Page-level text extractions
------------
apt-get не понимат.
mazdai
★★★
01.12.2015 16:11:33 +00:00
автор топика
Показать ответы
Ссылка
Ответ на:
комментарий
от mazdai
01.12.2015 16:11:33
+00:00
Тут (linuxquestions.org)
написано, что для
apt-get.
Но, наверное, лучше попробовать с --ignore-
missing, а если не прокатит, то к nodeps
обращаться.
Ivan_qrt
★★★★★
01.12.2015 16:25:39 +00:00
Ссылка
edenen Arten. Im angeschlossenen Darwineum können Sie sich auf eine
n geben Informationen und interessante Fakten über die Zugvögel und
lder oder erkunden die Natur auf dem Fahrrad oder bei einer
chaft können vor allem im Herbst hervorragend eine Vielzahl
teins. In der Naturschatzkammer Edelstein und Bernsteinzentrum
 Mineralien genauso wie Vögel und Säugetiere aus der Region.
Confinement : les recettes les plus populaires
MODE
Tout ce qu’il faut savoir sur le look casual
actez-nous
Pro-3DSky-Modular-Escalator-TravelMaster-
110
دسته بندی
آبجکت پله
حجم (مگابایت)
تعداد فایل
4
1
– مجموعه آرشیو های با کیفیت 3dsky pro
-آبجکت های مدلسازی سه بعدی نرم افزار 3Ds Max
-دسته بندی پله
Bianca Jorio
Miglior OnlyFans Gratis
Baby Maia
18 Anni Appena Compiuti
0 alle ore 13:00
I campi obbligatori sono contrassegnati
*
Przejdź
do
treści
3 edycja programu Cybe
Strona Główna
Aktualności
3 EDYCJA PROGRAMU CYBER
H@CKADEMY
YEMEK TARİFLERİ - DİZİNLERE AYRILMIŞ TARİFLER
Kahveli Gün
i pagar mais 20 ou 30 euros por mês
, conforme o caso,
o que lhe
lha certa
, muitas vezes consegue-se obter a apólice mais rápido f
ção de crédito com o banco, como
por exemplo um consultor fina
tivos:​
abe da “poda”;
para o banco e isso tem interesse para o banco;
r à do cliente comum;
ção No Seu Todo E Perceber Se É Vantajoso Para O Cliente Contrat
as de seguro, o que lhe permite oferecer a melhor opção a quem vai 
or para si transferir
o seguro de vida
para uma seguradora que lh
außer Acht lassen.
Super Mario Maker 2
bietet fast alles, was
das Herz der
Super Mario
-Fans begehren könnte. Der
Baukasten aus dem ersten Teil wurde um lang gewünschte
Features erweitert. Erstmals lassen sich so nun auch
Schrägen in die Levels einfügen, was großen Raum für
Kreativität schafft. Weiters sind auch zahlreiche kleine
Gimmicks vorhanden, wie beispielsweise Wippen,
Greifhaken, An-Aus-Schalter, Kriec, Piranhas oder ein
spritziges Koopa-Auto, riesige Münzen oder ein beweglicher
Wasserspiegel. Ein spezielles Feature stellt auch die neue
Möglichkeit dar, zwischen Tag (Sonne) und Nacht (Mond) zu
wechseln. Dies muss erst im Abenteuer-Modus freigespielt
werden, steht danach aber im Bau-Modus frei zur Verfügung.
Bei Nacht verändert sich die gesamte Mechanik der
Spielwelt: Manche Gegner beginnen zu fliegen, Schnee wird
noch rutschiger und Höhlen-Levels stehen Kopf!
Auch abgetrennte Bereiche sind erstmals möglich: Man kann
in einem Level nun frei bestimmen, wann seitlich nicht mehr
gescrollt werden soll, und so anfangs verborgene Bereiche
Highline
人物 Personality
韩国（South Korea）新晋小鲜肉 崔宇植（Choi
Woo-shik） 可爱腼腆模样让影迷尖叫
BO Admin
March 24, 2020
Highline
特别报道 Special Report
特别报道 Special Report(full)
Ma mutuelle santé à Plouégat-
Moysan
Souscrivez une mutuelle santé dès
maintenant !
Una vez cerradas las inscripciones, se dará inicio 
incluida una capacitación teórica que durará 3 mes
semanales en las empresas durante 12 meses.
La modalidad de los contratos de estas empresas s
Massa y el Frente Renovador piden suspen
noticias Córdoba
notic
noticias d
------------
What to work on: Give back the entries above exactly as they are, from their first line through the line that contains "außer Acht lassen.", both included, with nothing else.

Result for this task:
apt-get не понимат.
mazdai
★★★
01.12.2015 16:11:33 +00:00
автор топика
Показать ответы
Ссылка
Ответ на:
комментарий
от mazdai
01.12.2015 16:11:33
+00:00
Тут (linuxquestions.org)
написано, что для
apt-get.
Но, наверное, лучше попробовать с --ignore-
missing, а если не прокатит, то к nodeps
обращаться.
Ivan_qrt
★★★★★
01.12.2015 16:25:39 +00:00
Ссылка
edenen Arten. Im angeschlossenen Darwineum können Sie sich auf eine
n geben Informationen und interessante Fakten über die Zugvögel und
lder oder erkunden die Natur auf dem Fahrrad oder bei einer
chaft können vor allem im Herbst hervorragend eine Vielzahl
teins. In der Naturschatzkammer Edelstein und Bernsteinzentrum
 Mineralien genauso wie Vögel und Säugetiere aus der Region.
Confinement : les recettes les plus populaires
MODE
Tout ce qu’il faut savoir sur le look casual
actez-nous
Pro-3DSky-Modular-Escalator-TravelMaster-
110
دسته بندی
آبجکت پله
حجم (مگابایت)
تعداد فایل
4
1
– مجموعه آرشیو های با کیفیت 3dsky pro
-آبجکت های مدلسازی سه بعدی نرم افزار 3Ds Max
-دسته بندی پله
Bianca Jorio
Miglior OnlyFans Gratis
Baby Maia
18 Anni Appena Compiuti
0 alle ore 13:00
I campi obbligatori sono contrassegnati
*
Przejdź
do
treści
3 edycja programu Cybe
Strona Główna
Aktualności
3 EDYCJA PROGRAMU CYBER
H@CKADEMY
YEMEK TARİFLERİ - DİZİNLERE AYRILMIŞ TARİFLER
Kahveli Gün
i pagar mais 20 ou 30 euros por mês
, conforme o caso,
o que lhe
lha certa
, muitas vezes consegue-se obter a apólice mais rápido f
ção de crédito com o banco, como
por exemplo um consultor fina
tivos:​
abe da “poda”;
para o banco e isso tem interesse para o banco;
r à do cliente comum;
ção No Seu Todo E Perceber Se É Vantajoso Para O Cliente Contrat
as de seguro, o que lhe permite oferecer a melhor opção a quem vai 
or para si transferir
o seguro de vida
para uma seguradora que lh
außer Acht lassen.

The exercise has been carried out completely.